Tararua College drew its boys and girls from a huge area: from Alfredton in the south to Woodville in the north. Many students milked the cows at 5am in the morning before catching the bus to school. Two-thirds of the students came by buses. And between the school administration and the local council there was an understanding that teachers would be favourably given school bus-driving licences to help the whole community get their children to school. So, I became a school bus driver, within two weeks. A testimonial and an eye-test and that was all, having never driven a large vehicle in my life! The Woodville bus – a blue 1938 Ford V8 crash gearbox – was notorious. It could not turn left round an intersection, so a route had been planned to avoid left turns. But I managed for the short time we were in Woodville.
Ballance Valley Road
We attended our first country people’s gathering in Woodville. Mary Patterson, a staunch Catholic remedial reading teacher took pity on us and introduced us to the locals one night. Here we were among Tory farmers who were basically sick to the teeth with these “city” left-wing radical teachers who were brain-washing their children. Not a word was said though. Aubynne, dressed in the latest hippy style, was whisked away to the women’s area and I, with my flares and beard, was escorted to the men’s area to drink beer and talk Rugby and wool prices with men in their country boots, Vyella shirts, woollen ties and moleskin trousers. Any time I wandered back to see how she was, I was gently guided back to my place. Mary had put the word out that we needed a permanent place to live, and within a week we were offered a farmhouse of Ian and Betty Robbie right out in the country rent-free in Ballance Valley. I then could do the 10-mile Ballance Valley school run.

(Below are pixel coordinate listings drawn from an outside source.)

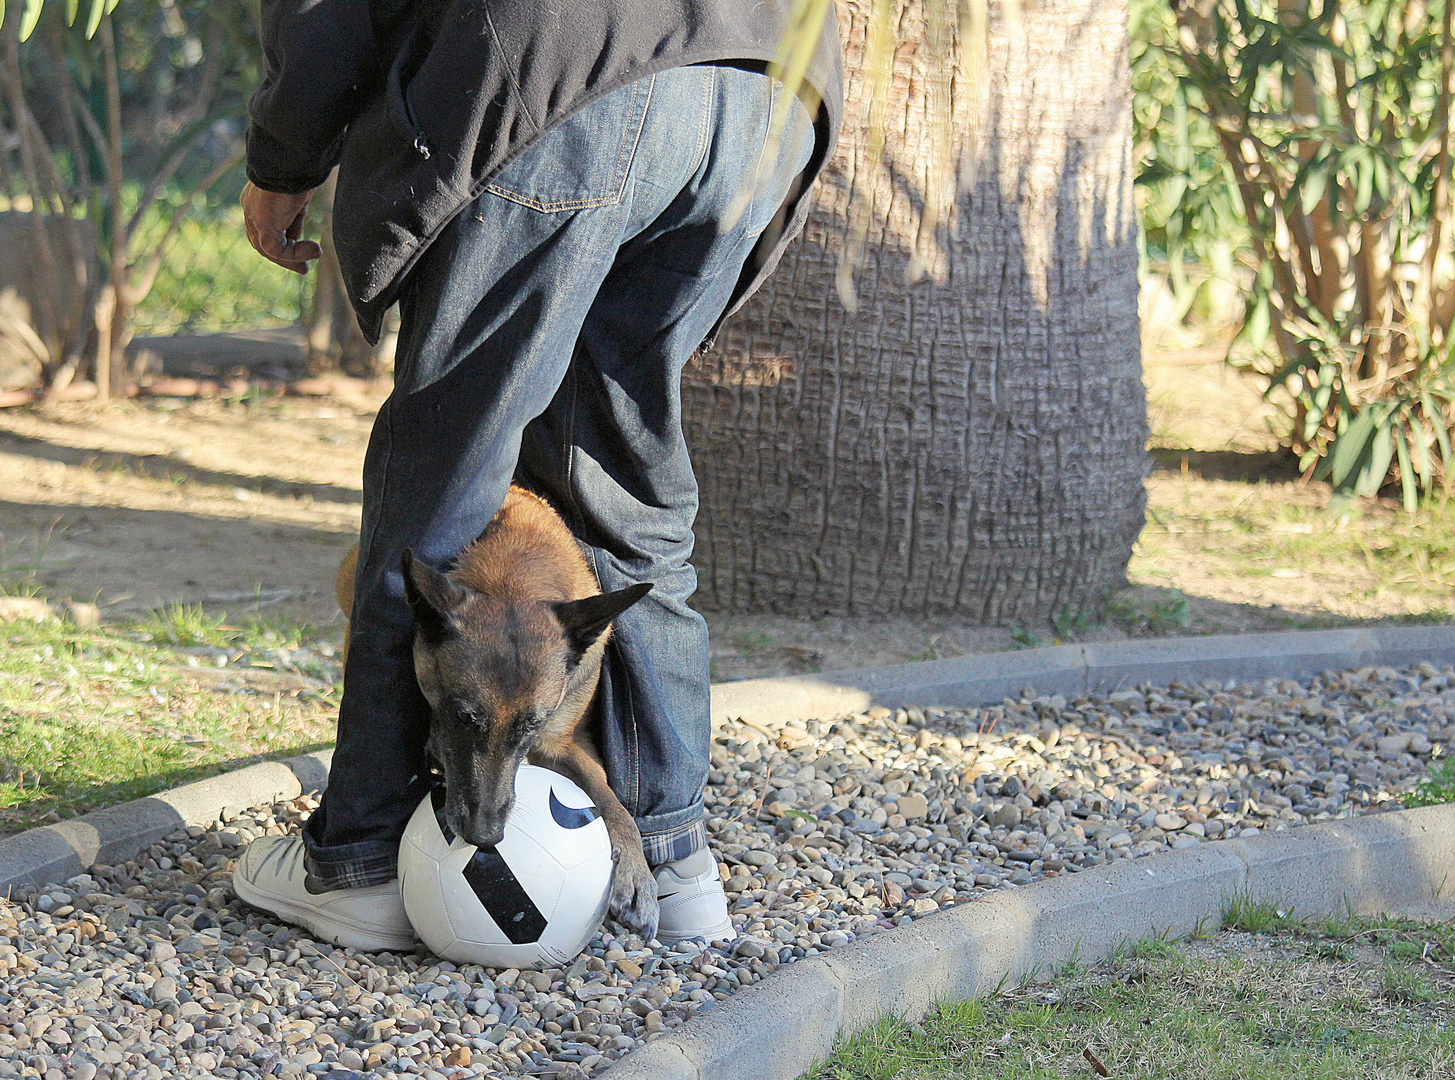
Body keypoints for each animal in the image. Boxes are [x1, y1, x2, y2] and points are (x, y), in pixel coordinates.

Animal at [333, 489, 657, 937]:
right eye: (463, 716)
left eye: (533, 724)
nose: (483, 836)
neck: (516, 573)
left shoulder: (556, 743)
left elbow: (609, 795)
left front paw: (636, 870)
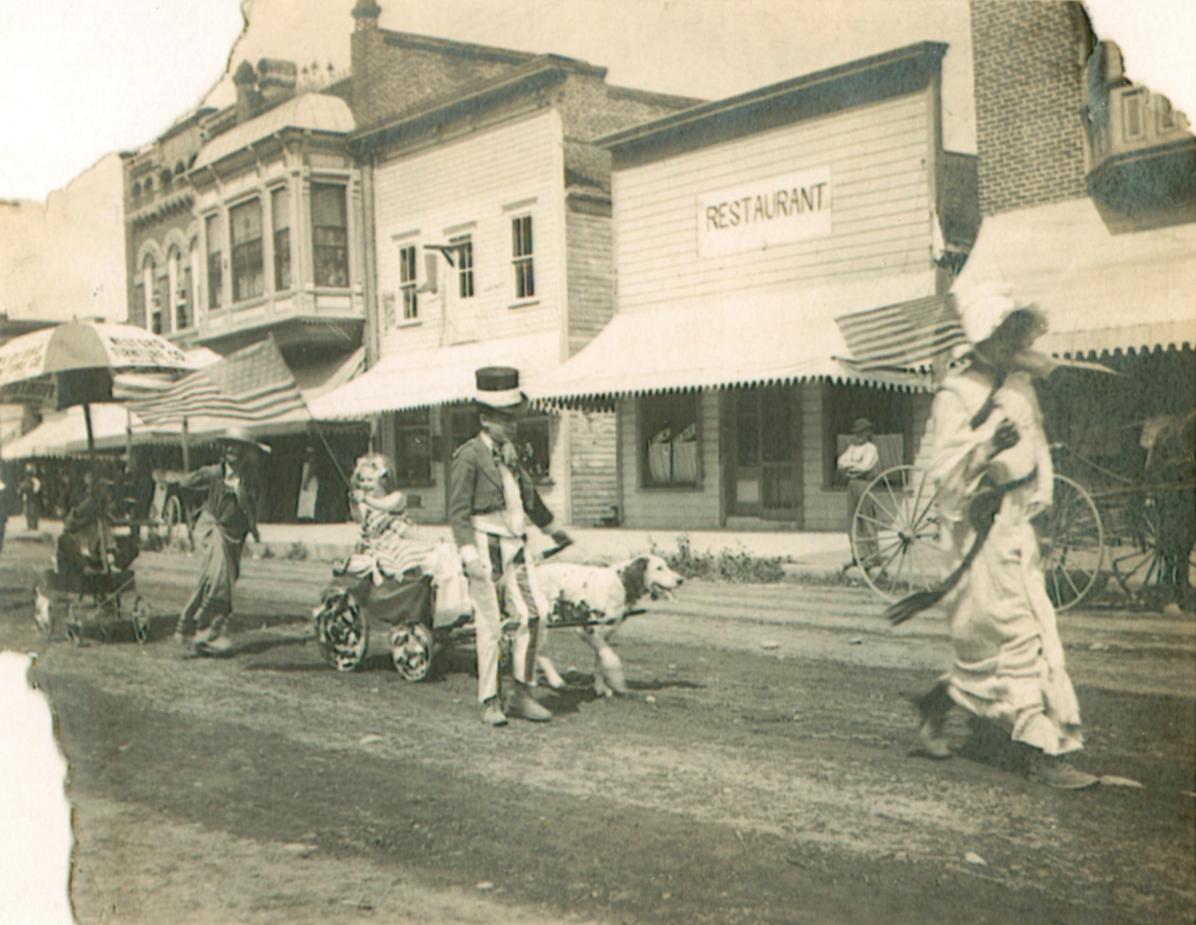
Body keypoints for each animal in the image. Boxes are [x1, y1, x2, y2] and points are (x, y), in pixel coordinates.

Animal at [533, 552, 684, 698]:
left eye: (666, 566)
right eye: (659, 568)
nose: (681, 580)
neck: (620, 584)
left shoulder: (605, 634)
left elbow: (600, 661)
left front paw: (600, 688)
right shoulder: (587, 629)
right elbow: (611, 658)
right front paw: (617, 681)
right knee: (539, 651)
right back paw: (555, 680)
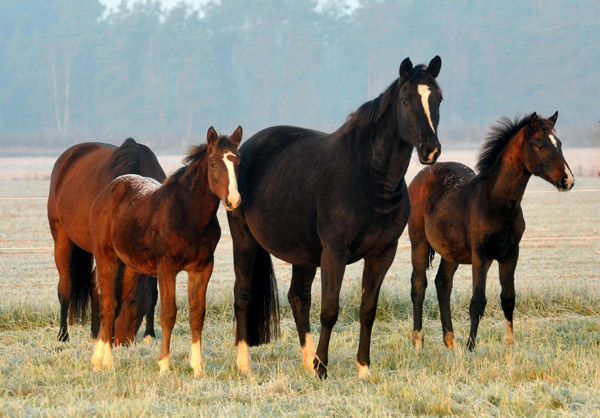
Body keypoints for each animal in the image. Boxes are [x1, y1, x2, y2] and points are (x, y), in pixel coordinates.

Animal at [48, 137, 165, 342]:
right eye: (132, 300)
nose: (123, 341)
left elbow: (153, 292)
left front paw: (149, 333)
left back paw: (96, 332)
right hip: (62, 239)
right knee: (65, 287)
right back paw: (63, 335)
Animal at [89, 125, 241, 374]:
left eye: (238, 162)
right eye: (213, 164)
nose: (233, 200)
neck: (187, 214)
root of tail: (108, 191)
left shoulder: (202, 267)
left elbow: (197, 314)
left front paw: (198, 367)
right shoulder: (167, 267)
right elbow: (168, 314)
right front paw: (164, 366)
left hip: (127, 265)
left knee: (116, 301)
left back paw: (99, 359)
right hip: (106, 258)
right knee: (108, 305)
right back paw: (105, 361)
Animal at [227, 55, 442, 378]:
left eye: (438, 98)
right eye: (405, 100)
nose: (431, 151)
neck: (369, 176)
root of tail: (248, 146)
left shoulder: (383, 253)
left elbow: (367, 310)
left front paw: (362, 367)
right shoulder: (334, 252)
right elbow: (329, 310)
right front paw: (322, 369)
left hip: (302, 253)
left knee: (298, 298)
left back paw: (306, 360)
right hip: (244, 240)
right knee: (243, 294)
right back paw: (245, 364)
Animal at [408, 112, 572, 352]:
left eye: (558, 144)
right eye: (540, 145)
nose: (568, 180)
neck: (496, 202)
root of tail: (420, 176)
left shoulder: (510, 254)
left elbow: (508, 297)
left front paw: (509, 342)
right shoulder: (481, 255)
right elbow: (478, 301)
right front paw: (471, 347)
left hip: (451, 252)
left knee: (443, 284)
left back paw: (450, 341)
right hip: (418, 242)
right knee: (419, 285)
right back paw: (418, 342)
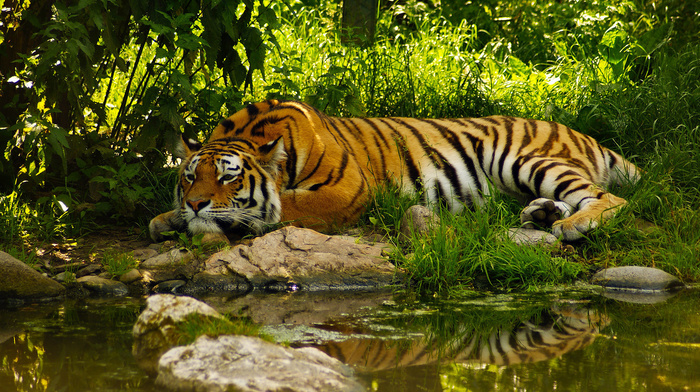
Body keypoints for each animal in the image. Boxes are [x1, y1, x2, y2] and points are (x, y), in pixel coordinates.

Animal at [148, 99, 640, 242]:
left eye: (229, 176)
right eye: (190, 176)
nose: (196, 204)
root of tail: (582, 133)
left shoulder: (347, 189)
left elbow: (284, 206)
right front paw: (167, 218)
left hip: (522, 158)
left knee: (609, 198)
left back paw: (571, 225)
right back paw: (542, 214)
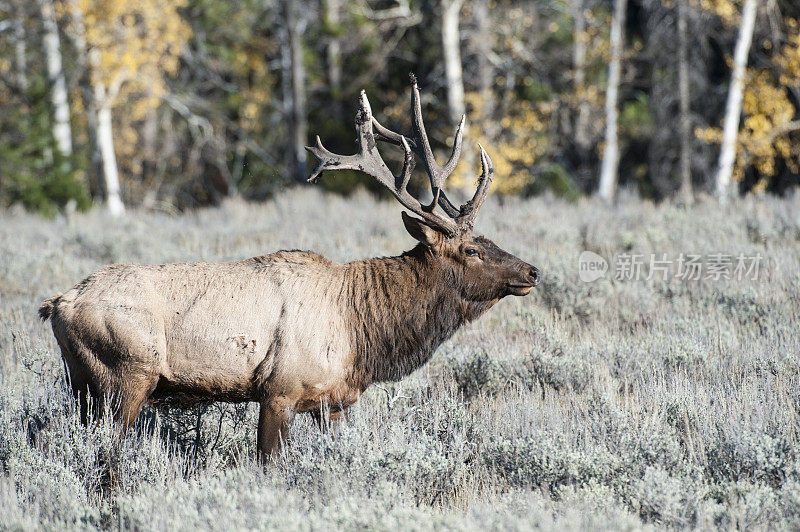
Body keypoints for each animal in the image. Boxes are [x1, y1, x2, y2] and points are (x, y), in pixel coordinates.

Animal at [36, 78, 536, 462]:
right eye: (471, 250)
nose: (531, 271)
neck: (364, 333)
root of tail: (57, 304)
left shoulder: (332, 402)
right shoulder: (279, 389)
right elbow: (269, 462)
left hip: (82, 384)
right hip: (124, 376)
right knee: (106, 450)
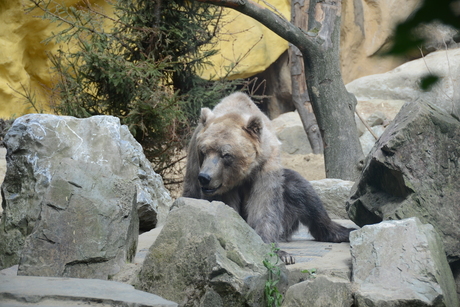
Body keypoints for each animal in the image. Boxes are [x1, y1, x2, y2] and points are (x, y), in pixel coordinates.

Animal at [181, 93, 354, 264]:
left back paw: (344, 232)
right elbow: (225, 209)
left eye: (226, 154)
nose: (205, 177)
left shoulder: (266, 163)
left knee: (304, 194)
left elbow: (264, 203)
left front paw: (281, 254)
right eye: (203, 151)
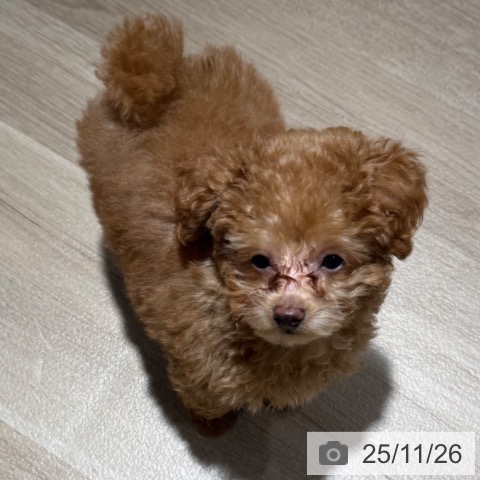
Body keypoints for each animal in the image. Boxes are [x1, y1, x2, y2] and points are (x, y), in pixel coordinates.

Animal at [77, 15, 427, 435]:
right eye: (260, 260)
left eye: (332, 261)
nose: (288, 315)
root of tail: (159, 82)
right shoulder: (198, 369)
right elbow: (206, 398)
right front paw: (212, 426)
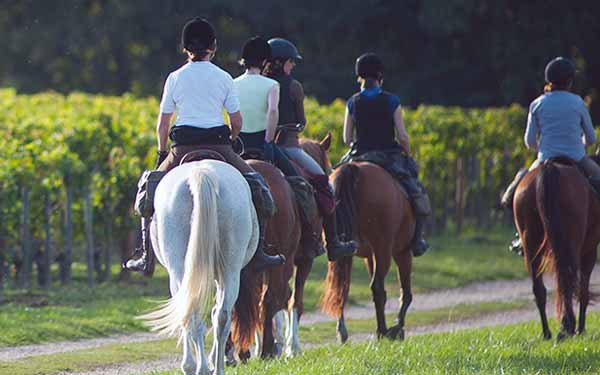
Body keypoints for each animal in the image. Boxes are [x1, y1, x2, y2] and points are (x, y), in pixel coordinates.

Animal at [145, 161, 260, 375]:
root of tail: (200, 174)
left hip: (182, 270)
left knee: (195, 311)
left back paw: (196, 367)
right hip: (230, 271)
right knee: (219, 314)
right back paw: (208, 367)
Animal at [308, 139, 414, 344]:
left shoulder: (366, 255)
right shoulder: (402, 251)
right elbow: (405, 292)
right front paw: (398, 327)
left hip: (346, 248)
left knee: (340, 286)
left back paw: (343, 331)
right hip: (385, 249)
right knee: (377, 287)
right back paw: (383, 331)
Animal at [510, 159, 600, 340]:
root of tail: (549, 168)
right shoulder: (589, 251)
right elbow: (583, 291)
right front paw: (581, 329)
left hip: (531, 243)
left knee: (540, 289)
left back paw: (547, 332)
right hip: (572, 243)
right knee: (568, 280)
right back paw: (568, 326)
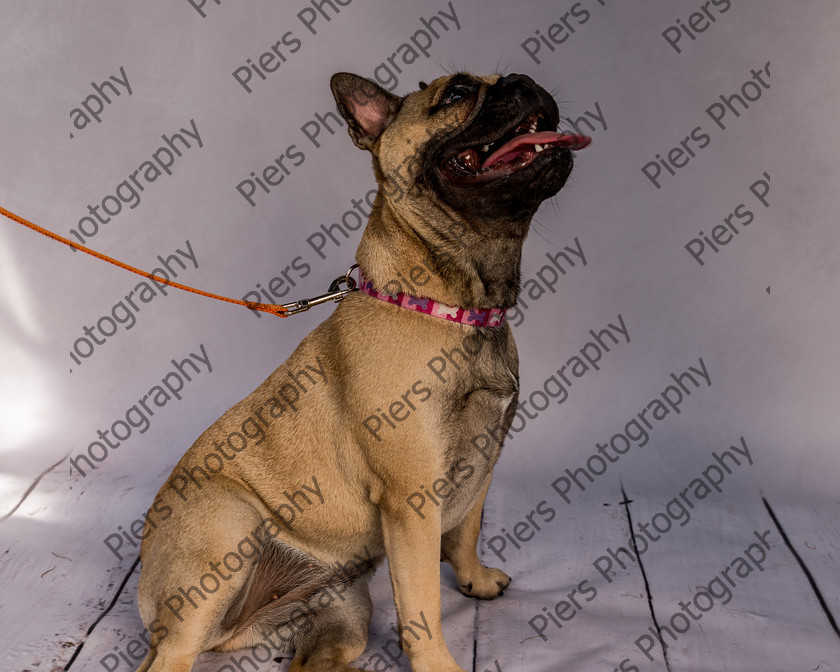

We arrived. Hadrian stepped out of the car. He sniffed the air. His tail rose. He looked one way and the other and said “This is my place.” From then on he stalked the hills with us and without and had baby rabbits for breakfast. And Simon and Dominic breathed new air and discovered whole new adventures in the hills and paddocks of Ballance Valley.
Our place in Ballance was full of character: rain-fed watertank, large beehive in a wall, possums hissing and moaning through the night, large water rats in the ceiling, weather stunted orchard trees, large fireplaces and a ready supply of wood, our own beautiful stream running down from the sheltering range right behind us, and very dark, silent nights on an isolated road – not a light could be seen.
And a sheepfarming landlord who was the living essence of country hospitality, full of loving care for his flock (in which I am sure he counted us), still riding a horse when others had taken up the farm motorbikes, and so very patient with us city folk. Time and time again he would hitch his tractor to the school bus on cold frosty mornings when it just refused to start. To Clarissa he would greet with a low-pitched growl: “Hello Clarissa” and talk to her as one of his own girls. And Betty would give us traditional scones and cakes from her coke-heated Aga cooker which was always going summer or winter, and tell us about her girls, their music and achievements, and Ian’s tasks for the day.
Aubynne had found at last her Arcadian dream come true.